#### [Exercise details]
Output all of the records exactly, word for word.

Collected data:
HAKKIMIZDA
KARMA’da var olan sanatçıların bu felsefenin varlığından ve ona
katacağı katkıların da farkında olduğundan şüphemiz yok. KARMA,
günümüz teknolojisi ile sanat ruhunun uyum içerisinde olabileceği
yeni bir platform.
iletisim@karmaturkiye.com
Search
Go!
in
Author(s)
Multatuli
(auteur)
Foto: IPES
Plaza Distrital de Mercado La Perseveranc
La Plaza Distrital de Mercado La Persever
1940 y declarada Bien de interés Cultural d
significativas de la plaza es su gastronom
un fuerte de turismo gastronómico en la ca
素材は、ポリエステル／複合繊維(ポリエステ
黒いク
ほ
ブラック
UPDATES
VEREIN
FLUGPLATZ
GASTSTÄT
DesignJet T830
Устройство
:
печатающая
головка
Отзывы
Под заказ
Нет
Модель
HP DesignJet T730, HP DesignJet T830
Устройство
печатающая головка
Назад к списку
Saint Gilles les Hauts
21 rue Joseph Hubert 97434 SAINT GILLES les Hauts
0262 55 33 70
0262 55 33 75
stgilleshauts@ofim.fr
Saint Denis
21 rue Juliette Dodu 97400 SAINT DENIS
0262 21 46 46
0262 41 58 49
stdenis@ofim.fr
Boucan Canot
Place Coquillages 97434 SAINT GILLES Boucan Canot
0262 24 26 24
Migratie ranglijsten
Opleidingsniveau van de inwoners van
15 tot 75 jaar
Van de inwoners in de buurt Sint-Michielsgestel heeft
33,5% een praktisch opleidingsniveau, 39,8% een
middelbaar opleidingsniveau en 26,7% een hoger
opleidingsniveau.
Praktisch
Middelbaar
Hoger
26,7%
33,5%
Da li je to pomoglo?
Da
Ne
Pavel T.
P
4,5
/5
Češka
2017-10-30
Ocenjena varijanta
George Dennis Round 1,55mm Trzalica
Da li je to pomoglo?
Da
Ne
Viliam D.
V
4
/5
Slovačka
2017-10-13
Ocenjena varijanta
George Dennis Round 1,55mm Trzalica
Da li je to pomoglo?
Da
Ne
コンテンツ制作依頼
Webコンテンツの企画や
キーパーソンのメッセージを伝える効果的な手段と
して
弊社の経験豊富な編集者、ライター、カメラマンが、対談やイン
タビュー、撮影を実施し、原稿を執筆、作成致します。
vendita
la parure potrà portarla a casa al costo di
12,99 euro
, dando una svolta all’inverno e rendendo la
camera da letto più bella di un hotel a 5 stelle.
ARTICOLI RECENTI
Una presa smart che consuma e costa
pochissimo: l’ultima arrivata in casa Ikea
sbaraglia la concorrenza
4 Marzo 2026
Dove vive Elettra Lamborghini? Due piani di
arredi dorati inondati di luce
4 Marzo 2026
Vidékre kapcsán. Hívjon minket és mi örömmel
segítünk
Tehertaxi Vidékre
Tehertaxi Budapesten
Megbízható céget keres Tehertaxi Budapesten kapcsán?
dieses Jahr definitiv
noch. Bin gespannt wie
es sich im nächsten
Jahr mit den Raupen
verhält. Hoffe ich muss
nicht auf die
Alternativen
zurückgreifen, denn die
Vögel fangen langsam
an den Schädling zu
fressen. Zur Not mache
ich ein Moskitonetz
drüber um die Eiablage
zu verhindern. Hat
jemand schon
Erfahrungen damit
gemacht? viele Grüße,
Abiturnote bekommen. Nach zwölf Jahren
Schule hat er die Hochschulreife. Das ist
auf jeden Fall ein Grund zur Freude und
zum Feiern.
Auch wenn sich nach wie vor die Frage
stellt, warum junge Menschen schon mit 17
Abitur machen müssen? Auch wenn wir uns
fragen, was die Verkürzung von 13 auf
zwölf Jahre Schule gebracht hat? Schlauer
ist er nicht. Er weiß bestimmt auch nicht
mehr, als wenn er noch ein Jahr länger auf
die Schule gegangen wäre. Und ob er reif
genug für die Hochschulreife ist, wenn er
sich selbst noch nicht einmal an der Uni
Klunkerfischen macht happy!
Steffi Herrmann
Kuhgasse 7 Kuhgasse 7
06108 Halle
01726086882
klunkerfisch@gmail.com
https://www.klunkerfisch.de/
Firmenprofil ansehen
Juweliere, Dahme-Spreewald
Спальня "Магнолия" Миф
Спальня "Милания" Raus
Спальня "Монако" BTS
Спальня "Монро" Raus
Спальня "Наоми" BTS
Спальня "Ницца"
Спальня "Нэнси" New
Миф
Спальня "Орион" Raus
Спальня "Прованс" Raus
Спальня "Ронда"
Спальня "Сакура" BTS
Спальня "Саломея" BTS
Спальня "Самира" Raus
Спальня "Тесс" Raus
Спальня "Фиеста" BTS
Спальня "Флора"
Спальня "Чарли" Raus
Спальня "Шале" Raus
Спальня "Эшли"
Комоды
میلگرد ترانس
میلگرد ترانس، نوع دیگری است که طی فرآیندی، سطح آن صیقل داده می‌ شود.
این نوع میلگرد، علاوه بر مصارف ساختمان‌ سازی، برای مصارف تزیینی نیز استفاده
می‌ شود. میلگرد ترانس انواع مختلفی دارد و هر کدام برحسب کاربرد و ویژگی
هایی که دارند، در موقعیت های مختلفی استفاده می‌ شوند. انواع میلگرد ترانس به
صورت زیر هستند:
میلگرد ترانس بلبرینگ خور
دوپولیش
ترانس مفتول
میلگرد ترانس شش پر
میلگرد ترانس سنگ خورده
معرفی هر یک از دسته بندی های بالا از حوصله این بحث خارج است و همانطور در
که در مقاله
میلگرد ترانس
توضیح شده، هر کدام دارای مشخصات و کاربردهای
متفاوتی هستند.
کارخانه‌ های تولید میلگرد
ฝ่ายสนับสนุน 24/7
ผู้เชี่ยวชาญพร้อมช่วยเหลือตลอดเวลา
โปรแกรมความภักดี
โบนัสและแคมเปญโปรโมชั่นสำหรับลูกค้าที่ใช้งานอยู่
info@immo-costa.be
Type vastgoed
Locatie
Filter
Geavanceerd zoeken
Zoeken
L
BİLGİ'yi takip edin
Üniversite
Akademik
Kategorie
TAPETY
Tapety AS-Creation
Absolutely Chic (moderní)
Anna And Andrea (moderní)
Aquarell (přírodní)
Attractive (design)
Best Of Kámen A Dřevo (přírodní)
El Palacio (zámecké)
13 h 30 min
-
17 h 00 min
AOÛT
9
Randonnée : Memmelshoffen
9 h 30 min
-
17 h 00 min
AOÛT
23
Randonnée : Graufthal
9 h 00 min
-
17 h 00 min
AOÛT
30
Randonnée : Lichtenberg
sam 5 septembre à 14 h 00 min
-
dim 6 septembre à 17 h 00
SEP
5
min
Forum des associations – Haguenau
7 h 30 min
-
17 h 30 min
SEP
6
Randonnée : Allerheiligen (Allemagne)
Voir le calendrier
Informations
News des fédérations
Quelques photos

#### [Answer space]
HAKKIMIZDA
KARMA’da var olan sanatçıların bu felsefenin varlığından ve ona
katacağı katkıların da farkında olduğundan şüphemiz yok. KARMA,
günümüz teknolojisi ile sanat ruhunun uyum içerisinde olabileceği
yeni bir platform.
iletisim@karmaturkiye.com
Search
Go!
in
Author(s)
Multatuli
(auteur)
Foto: IPES
Plaza Distrital de Mercado La Perseveranc
La Plaza Distrital de Mercado La Persever
1940 y declarada Bien de interés Cultural d
significativas de la plaza es su gastronom
un fuerte de turismo gastronómico en la ca
素材は、ポリエステル／複合繊維(ポリエステ
黒いク
ほ
ブラック
UPDATES
VEREIN
FLUGPLATZ
GASTSTÄT
DesignJet T830
Устройство
:
печатающая
головка
Отзывы
Под заказ
Нет
Модель
HP DesignJet T730, HP DesignJet T830
Устройство
печатающая головка
Назад к списку
Saint Gilles les Hauts
21 rue Joseph Hubert 97434 SAINT GILLES les Hauts
0262 55 33 70
0262 55 33 75
stgilleshauts@ofim.fr
Saint Denis
21 rue Juliette Dodu 97400 SAINT DENIS
0262 21 46 46
0262 41 58 49
stdenis@ofim.fr
Boucan Canot
Place Coquillages 97434 SAINT GILLES Boucan Canot
0262 24 26 24
Migratie ranglijsten
Opleidingsniveau van de inwoners van
15 tot 75 jaar
Van de inwoners in de buurt Sint-Michielsgestel heeft
33,5% een praktisch opleidingsniveau, 39,8% een
middelbaar opleidingsniveau en 26,7% een hoger
opleidingsniveau.
Praktisch
Middelbaar
Hoger
26,7%
33,5%
Da li je to pomoglo?
Da
Ne
Pavel T.
P
4,5
/5
Češka
2017-10-30
Ocenjena varijanta
George Dennis Round 1,55mm Trzalica
Da li je to pomoglo?
Da
Ne
Viliam D.
V
4
/5
Slovačka
2017-10-13
Ocenjena varijanta
George Dennis Round 1,55mm Trzalica
Da li je to pomoglo?
Da
Ne
コンテンツ制作依頼
Webコンテンツの企画や
キーパーソンのメッセージを伝える効果的な手段と
して
弊社の経験豊富な編集者、ライター、カメラマンが、対談やイン
タビュー、撮影を実施し、原稿を執筆、作成致します。
vendita
la parure potrà portarla a casa al costo di
12,99 euro
, dando una svolta all’inverno e rendendo la
camera da letto più bella di un hotel a 5 stelle.
ARTICOLI RECENTI
Una presa smart che consuma e costa
pochissimo: l’ultima arrivata in casa Ikea
sbaraglia la concorrenza
4 Marzo 2026
Dove vive Elettra Lamborghini? Due piani di
arredi dorati inondati di luce
4 Marzo 2026
Vidékre kapcsán. Hívjon minket és mi örömmel
segítünk
Tehertaxi Vidékre
Tehertaxi Budapesten
Megbízható céget keres Tehertaxi Budapesten kapcsán?
dieses Jahr definitiv
noch. Bin gespannt wie
es sich im nächsten
Jahr mit den Raupen
verhält. Hoffe ich muss
nicht auf die
Alternativen
zurückgreifen, denn die
Vögel fangen langsam
an den Schädling zu
fressen. Zur Not mache
ich ein Moskitonetz
drüber um die Eiablage
zu verhindern. Hat
jemand schon
Erfahrungen damit
gemacht? viele Grüße,
Abiturnote bekommen. Nach zwölf Jahren
Schule hat er die Hochschulreife. Das ist
auf jeden Fall ein Grund zur Freude und
zum Feiern.
Auch wenn sich nach wie vor die Frage
stellt, warum junge Menschen schon mit 17
Abitur machen müssen? Auch wenn wir uns
fragen, was die Verkürzung von 13 auf
zwölf Jahre Schule gebracht hat? Schlauer
ist er nicht. Er weiß bestimmt auch nicht
mehr, als wenn er noch ein Jahr länger auf
die Schule gegangen wäre. Und ob er reif
genug für die Hochschulreife ist, wenn er
sich selbst noch nicht einmal an der Uni
Klunkerfischen macht happy!
Steffi Herrmann
Kuhgasse 7 Kuhgasse 7
06108 Halle
01726086882
klunkerfisch@gmail.com
https://www.klunkerfisch.de/
Firmenprofil ansehen
Juweliere, Dahme-Spreewald
Спальня "Магнолия" Миф
Спальня "Милания" Raus
Спальня "Монако" BTS
Спальня "Монро" Raus
Спальня "Наоми" BTS
Спальня "Ницца"
Спальня "Нэнси" New
Миф
Спальня "Орион" Raus
Спальня "Прованс" Raus
Спальня "Ронда"
Спальня "Сакура" BTS
Спальня "Саломея" BTS
Спальня "Самира" Raus
Спальня "Тесс" Raus
Спальня "Фиеста" BTS
Спальня "Флора"
Спальня "Чарли" Raus
Спальня "Шале" Raus
Спальня "Эшли"
Комоды
میلگرد ترانس
میلگرد ترانس، نوع دیگری است که طی فرآیندی، سطح آن صیقل داده می‌ شود.
این نوع میلگرد، علاوه بر مصارف ساختمان‌ سازی، برای مصارف تزیینی نیز استفاده
می‌ شود. میلگرد ترانس انواع مختلفی دارد و هر کدام برحسب کاربرد و ویژگی
هایی که دارند، در موقعیت های مختلفی استفاده می‌ شوند. انواع میلگرد ترانس به
صورت زیر هستند:
میلگرد ترانس بلبرینگ خور
دوپولیش
ترانس مفتول
میلگرد ترانس شش پر
میلگرد ترانس سنگ خورده
معرفی هر یک از دسته بندی های بالا از حوصله این بحث خارج است و همانطور در
که در مقاله
میلگرد ترانس
توضیح شده، هر کدام دارای مشخصات و کاربردهای
متفاوتی هستند.
کارخانه‌ های تولید میلگرد
ฝ่ายสนับสนุน 24/7
ผู้เชี่ยวชาญพร้อมช่วยเหลือตลอดเวลา
โปรแกรมความภักดี
โบนัสและแคมเปญโปรโมชั่นสำหรับลูกค้าที่ใช้งานอยู่
info@immo-costa.be
Type vastgoed
Locatie
Filter
Geavanceerd zoeken
Zoeken
L
BİLGİ'yi takip edin
Üniversite
Akademik
Kategorie
TAPETY
Tapety AS-Creation
Absolutely Chic (moderní)
Anna And Andrea (moderní)
Aquarell (přírodní)
Attractive (design)
Best Of Kámen A Dřevo (přírodní)
El Palacio (zámecké)
13 h 30 min
-
17 h 00 min
AOÛT
9
Randonnée : Memmelshoffen
9 h 30 min
-
17 h 00 min
AOÛT
23
Randonnée : Graufthal
9 h 00 min
-
17 h 00 min
AOÛT
30
Randonnée : Lichtenberg
sam 5 septembre à 14 h 00 min
-
dim 6 septembre à 17 h 00
SEP
5
min
Forum des associations – Haguenau
7 h 30 min
-
17 h 30 min
SEP
6
Randonnée : Allerheiligen (Allemagne)
Voir le calendrier
Informations
News des fédérations
Quelques photos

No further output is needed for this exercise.